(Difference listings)
+ + + + + + +

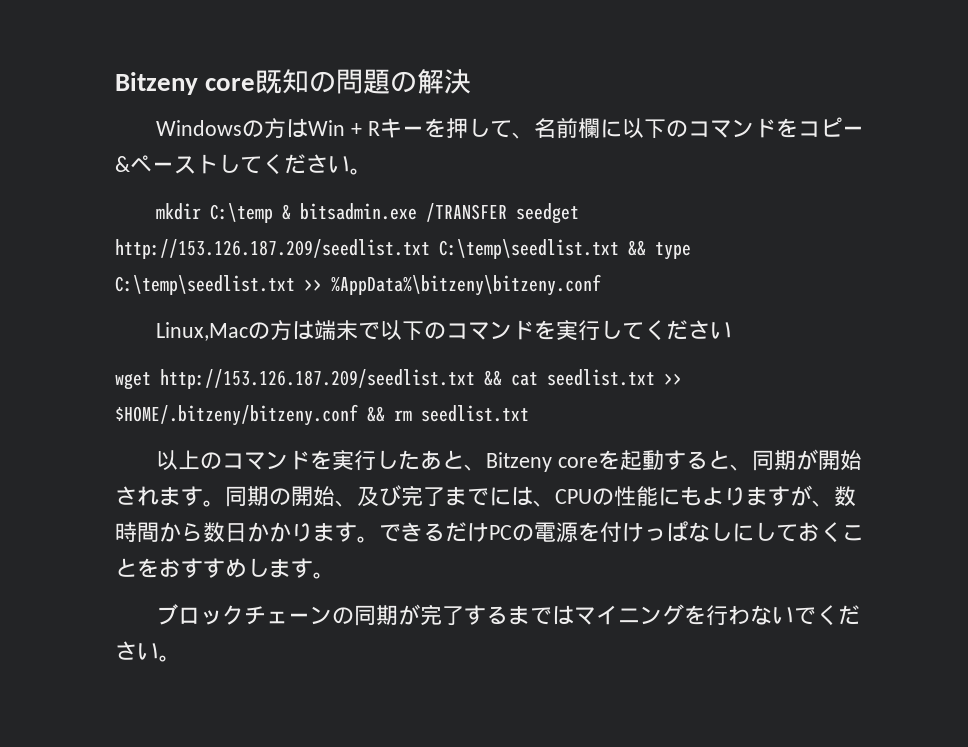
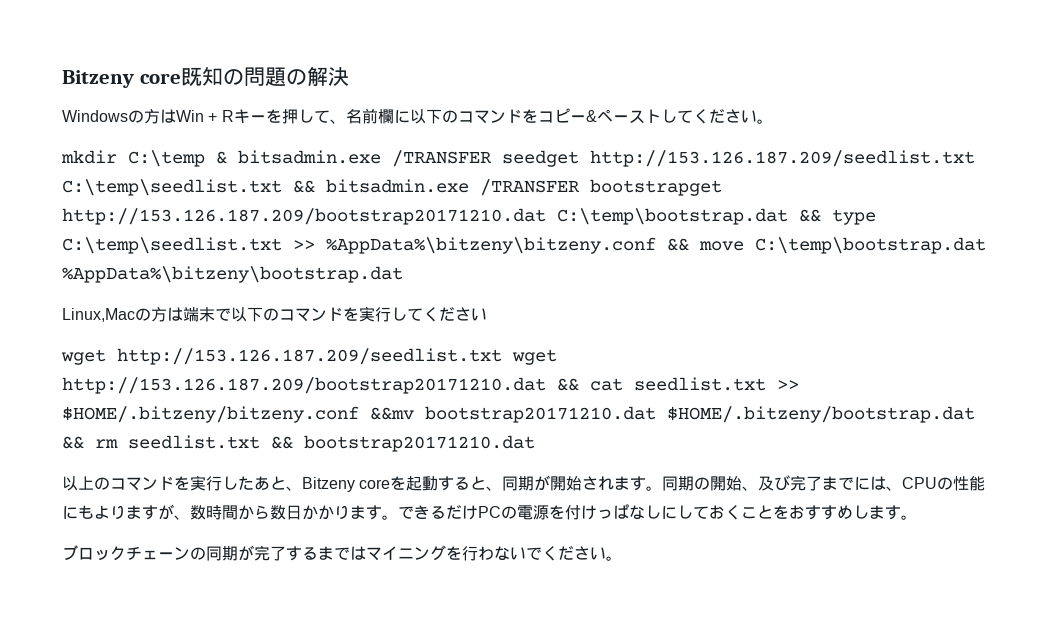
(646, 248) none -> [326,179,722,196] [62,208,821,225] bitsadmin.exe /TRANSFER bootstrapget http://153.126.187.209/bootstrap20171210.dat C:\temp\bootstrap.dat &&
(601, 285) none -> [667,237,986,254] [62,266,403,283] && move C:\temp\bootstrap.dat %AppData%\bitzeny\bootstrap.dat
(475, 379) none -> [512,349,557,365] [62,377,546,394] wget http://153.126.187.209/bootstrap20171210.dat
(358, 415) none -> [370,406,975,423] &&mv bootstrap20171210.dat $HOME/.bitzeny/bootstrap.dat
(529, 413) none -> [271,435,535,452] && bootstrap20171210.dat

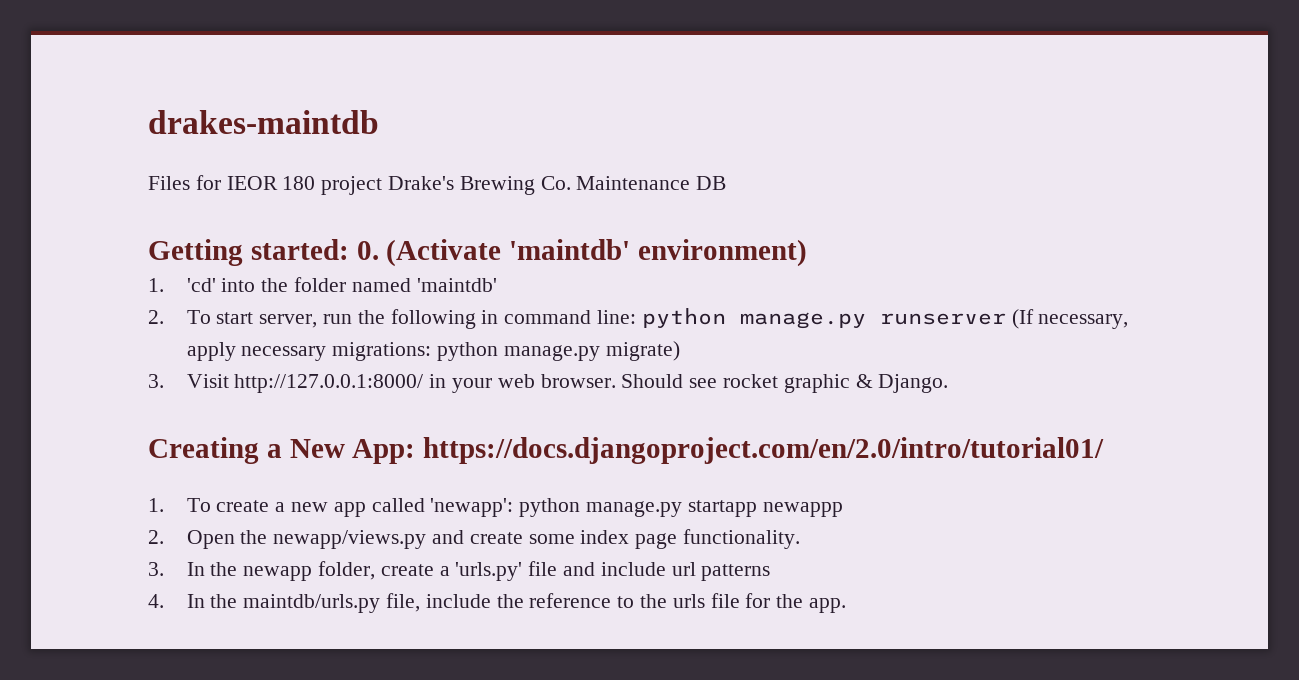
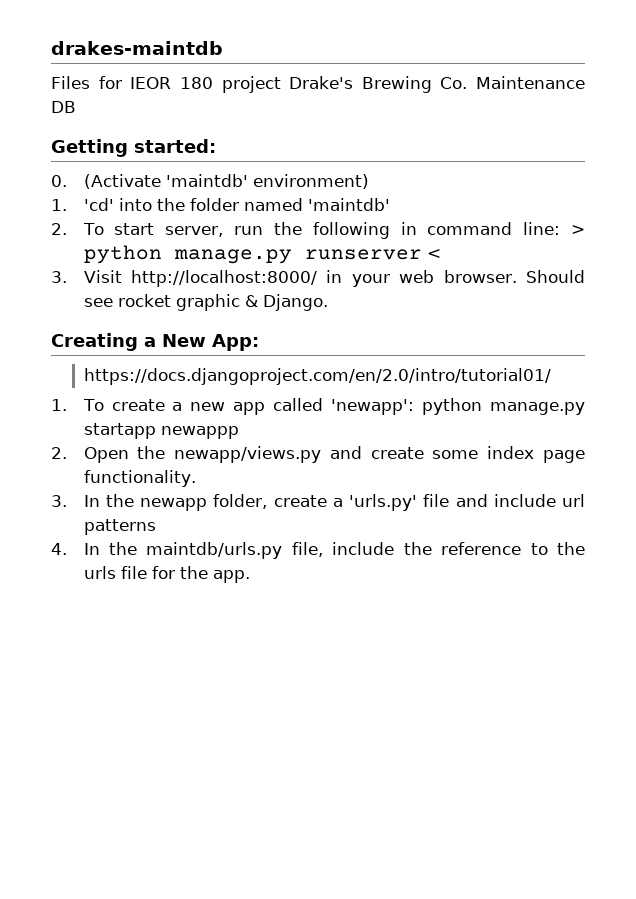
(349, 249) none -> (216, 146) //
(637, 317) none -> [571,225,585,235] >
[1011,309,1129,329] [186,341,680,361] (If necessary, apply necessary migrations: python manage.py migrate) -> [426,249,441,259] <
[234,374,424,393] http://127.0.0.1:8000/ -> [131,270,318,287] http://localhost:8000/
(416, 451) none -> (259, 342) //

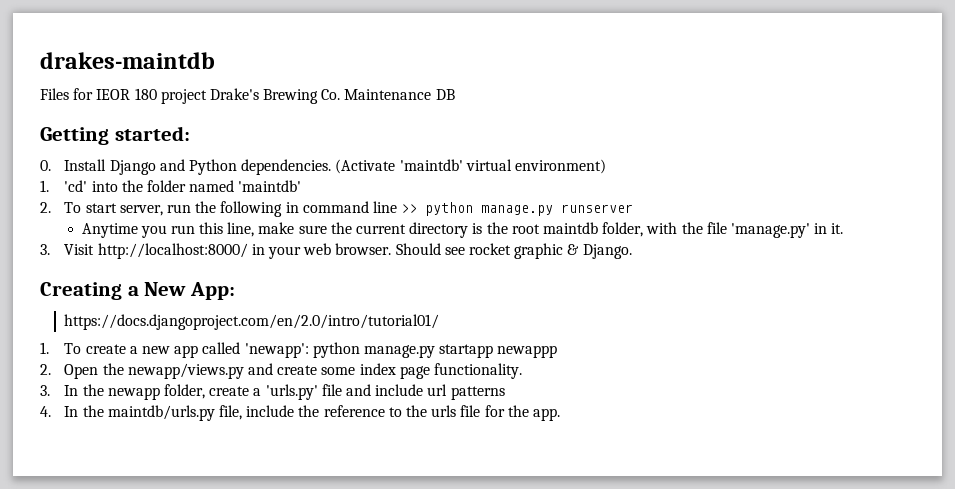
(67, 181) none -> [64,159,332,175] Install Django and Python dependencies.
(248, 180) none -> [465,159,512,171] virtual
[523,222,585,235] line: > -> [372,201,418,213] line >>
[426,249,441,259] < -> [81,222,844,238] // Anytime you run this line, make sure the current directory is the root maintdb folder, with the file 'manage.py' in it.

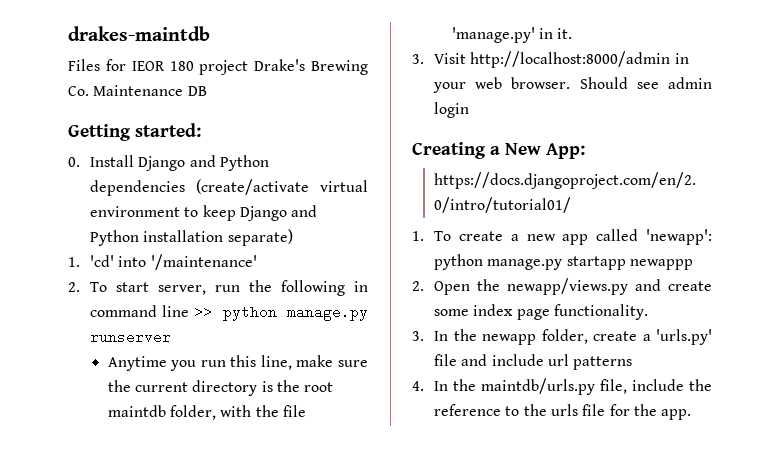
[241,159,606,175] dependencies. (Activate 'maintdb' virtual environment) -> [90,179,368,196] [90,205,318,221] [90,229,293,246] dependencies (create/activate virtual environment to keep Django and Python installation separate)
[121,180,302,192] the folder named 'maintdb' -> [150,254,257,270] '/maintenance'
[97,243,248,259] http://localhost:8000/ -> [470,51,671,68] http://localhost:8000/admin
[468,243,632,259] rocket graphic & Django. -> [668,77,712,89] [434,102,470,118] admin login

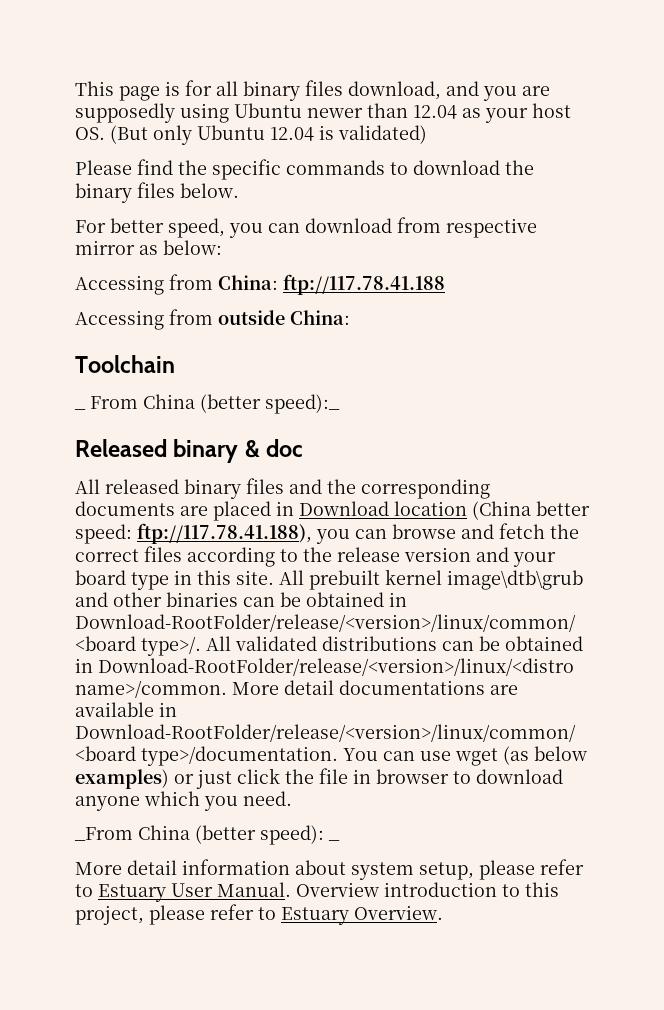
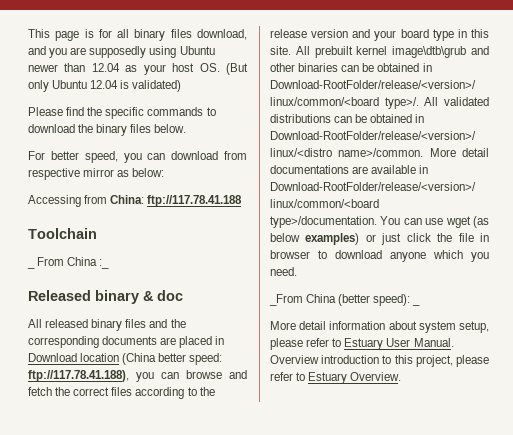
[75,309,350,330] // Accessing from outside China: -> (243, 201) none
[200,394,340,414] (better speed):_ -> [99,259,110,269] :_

+ + + + + + +

--- THE TASK ---
Write out all the records again, exactly, minus any pictures.

--- ANSWER SECTION ---
(646, 248) none -> [326,179,722,196] [62,208,821,225] bitsadmin.exe /TRANSFER bootstrapget http://153.126.187.209/bootstrap20171210.dat C:\temp\bootstrap.dat &&
(601, 285) none -> [667,237,986,254] [62,266,403,283] && move C:\temp\bootstrap.dat %AppData%\bitzeny\bootstrap.dat
(475, 379) none -> [512,349,557,365] [62,377,546,394] wget http://153.126.187.209/bootstrap20171210.dat
(358, 415) none -> [370,406,975,423] &&mv bootstrap20171210.dat $HOME/.bitzeny/bootstrap.dat
(529, 413) none -> [271,435,535,452] && bootstrap20171210.dat

(349, 249) none -> (216, 146) //
(637, 317) none -> [571,225,585,235] >
[1011,309,1129,329] [186,341,680,361] (If necessary, apply necessary migrations: python manage.py migrate) -> [426,249,441,259] <
[234,374,424,393] http://127.0.0.1:8000/ -> [131,270,318,287] http://localhost:8000/
(416, 451) none -> (259, 342) //

(67, 181) none -> [64,159,332,175] Install Django and Python dependencies.
(248, 180) none -> [465,159,512,171] virtual
[523,222,585,235] line: > -> [372,201,418,213] line >>
[426,249,441,259] < -> [81,222,844,238] // Anytime you run this line, make sure the current directory is the root maintdb folder, with the file 'manage.py' in it.

[241,159,606,175] dependencies. (Activate 'maintdb' virtual environment) -> [90,179,368,196] [90,205,318,221] [90,229,293,246] dependencies (create/activate virtual environment to keep Django and Python installation separate)
[121,180,302,192] the folder named 'maintdb' -> [150,254,257,270] '/maintenance'
[97,243,248,259] http://localhost:8000/ -> [470,51,671,68] http://localhost:8000/admin
[468,243,632,259] rocket graphic & Django. -> [668,77,712,89] [434,102,470,118] admin login

[75,309,350,330] // Accessing from outside China: -> (243, 201) none
[200,394,340,414] (better speed):_ -> [99,259,110,269] :_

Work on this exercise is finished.